● **Data segment**:
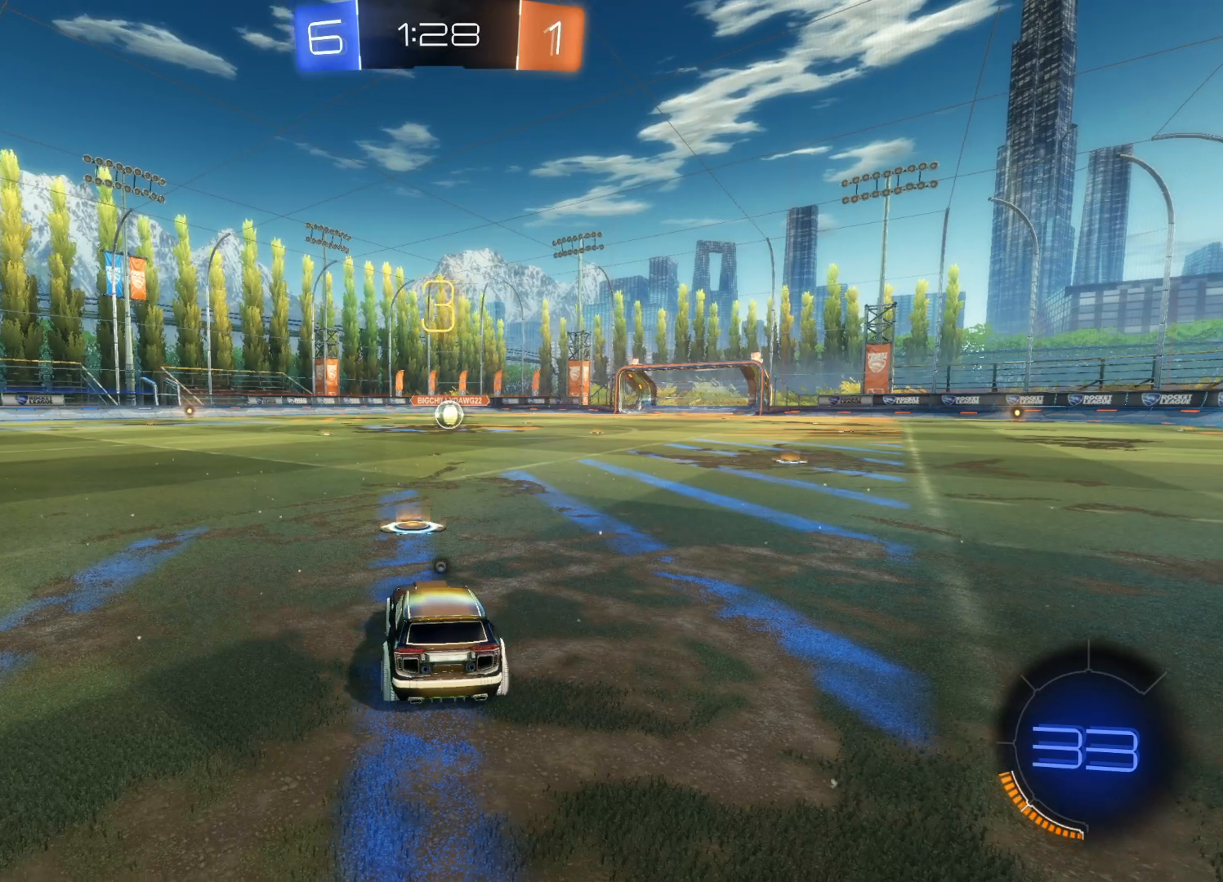
{"buttons": ["R2"], "left_stick": "center", "right_stick": "center", "events": [[100, "TRIANGLE", "up"], [183, "TRIANGLE", "down"], [300, "TRIANGLE", "up"]]}
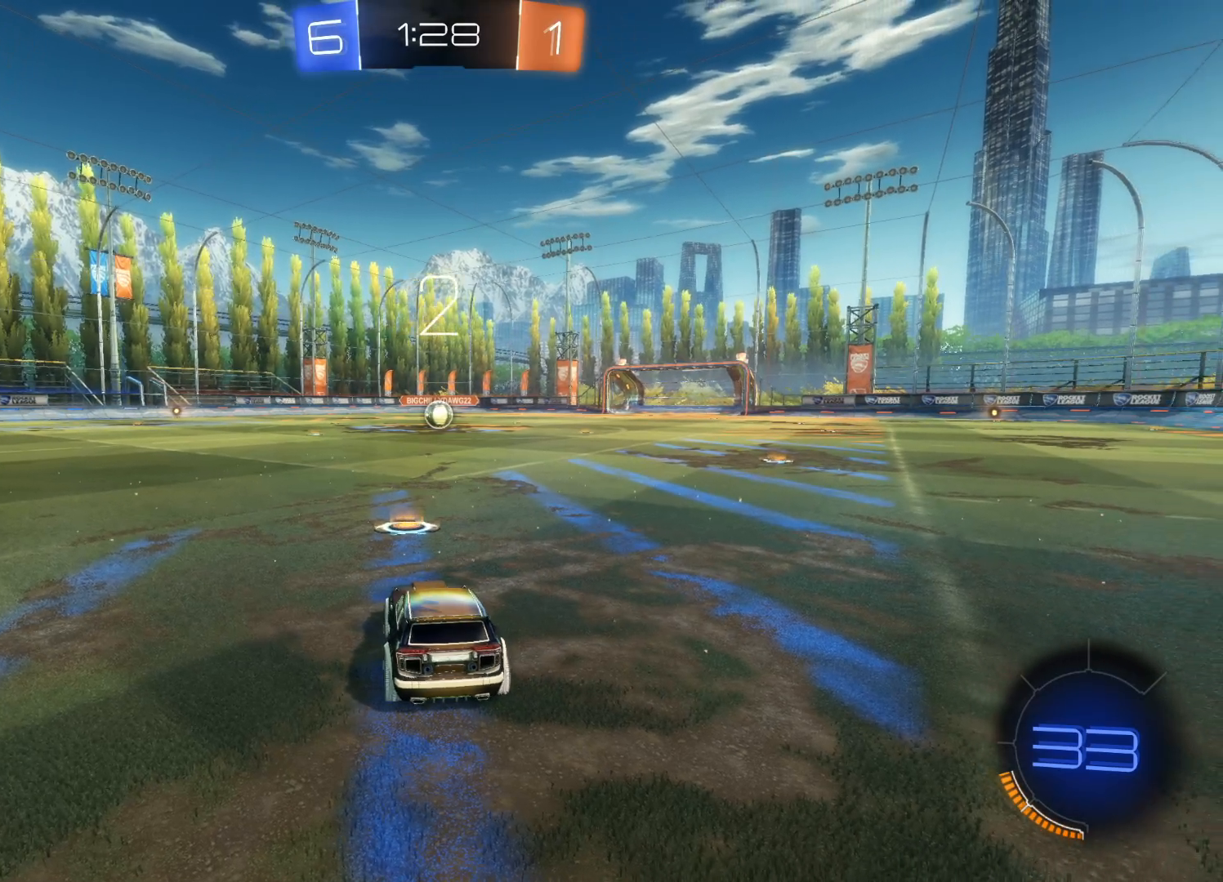
{"buttons": ["R2"], "left_stick": "center", "right_stick": "center", "events": []}
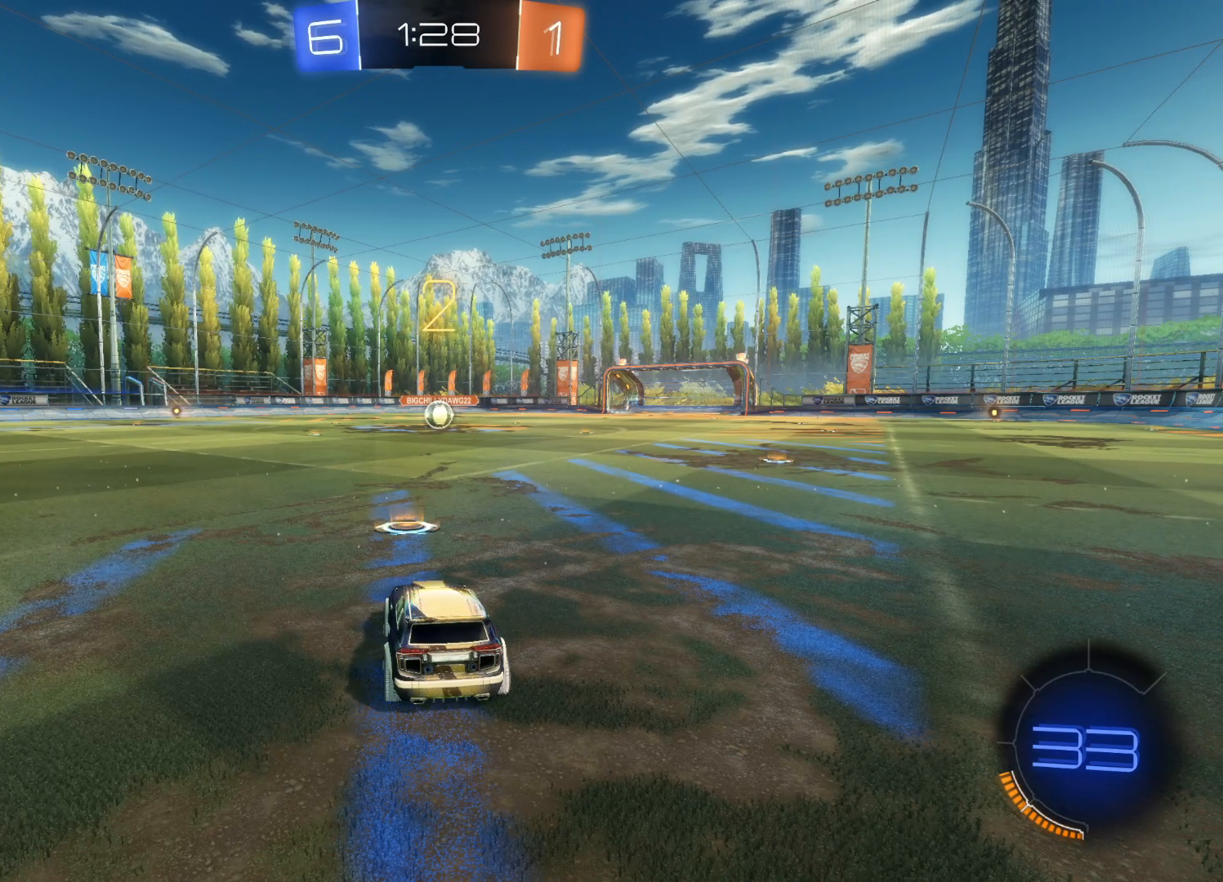
{"buttons": ["TRIANGLE", "R2"], "left_stick": "center", "right_stick": "center", "events": [[450, "TRIANGLE", "down"]]}
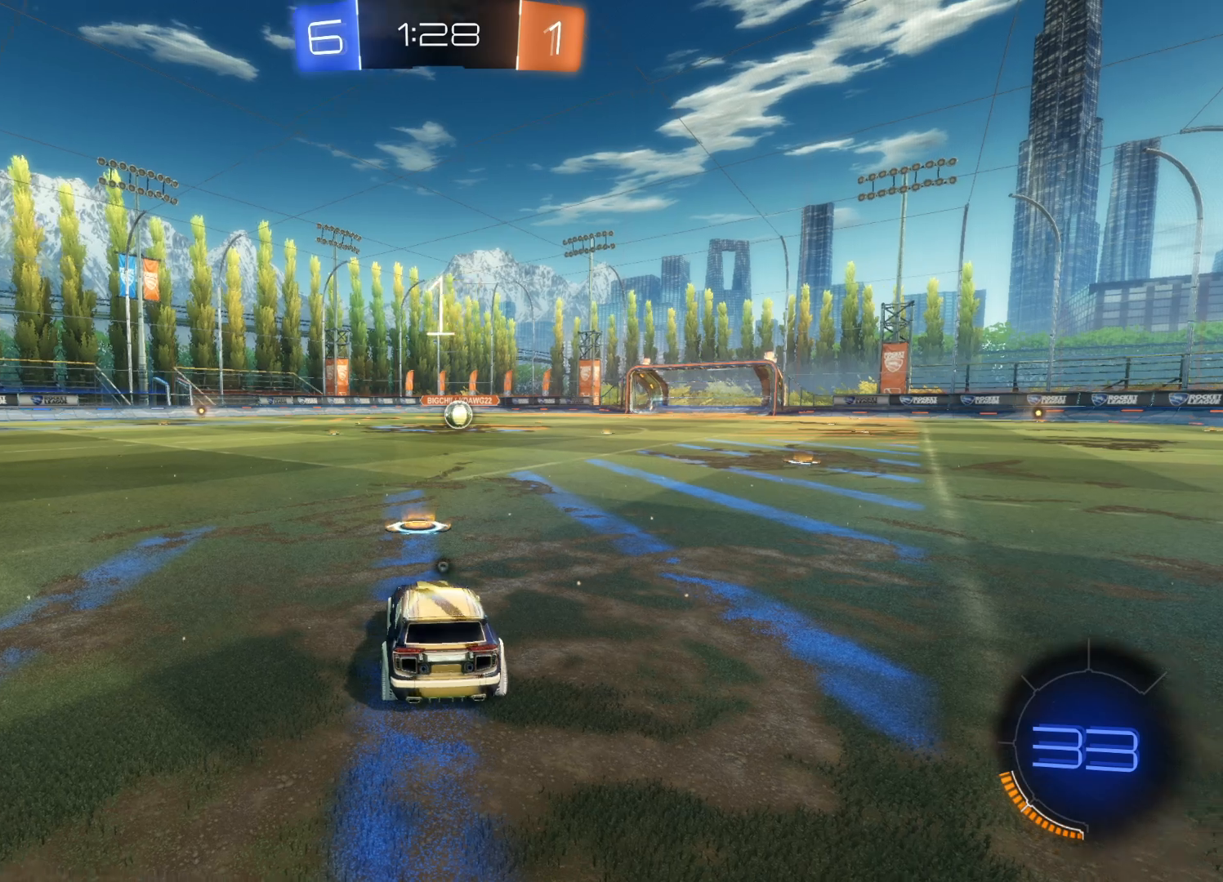
{"buttons": ["CIRCLE", "R2"], "left_stick": "center", "right_stick": "center", "events": [[66, "TRIANGLE", "up"], [133, "TRIANGLE", "down"], [216, "TRIANGLE", "up"], [400, "CIRCLE", "down"]]}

● **Description of the task**: Output all data exactly, omitting images.

● **Exercise response**:
{"buttons": ["R2"], "left_stick": "center", "right_stick": "center", "events": [[100, "TRIANGLE", "up"], [183, "TRIANGLE", "down"], [300, "TRIANGLE", "up"]]}
{"buttons": ["R2"], "left_stick": "center", "right_stick": "center", "events": []}
{"buttons": ["TRIANGLE", "R2"], "left_stick": "center", "right_stick": "center", "events": [[450, "TRIANGLE", "down"]]}
{"buttons": ["CIRCLE", "R2"], "left_stick": "center", "right_stick": "center", "events": [[66, "TRIANGLE", "up"], [133, "TRIANGLE", "down"], [216, "TRIANGLE", "up"], [400, "CIRCLE", "down"]]}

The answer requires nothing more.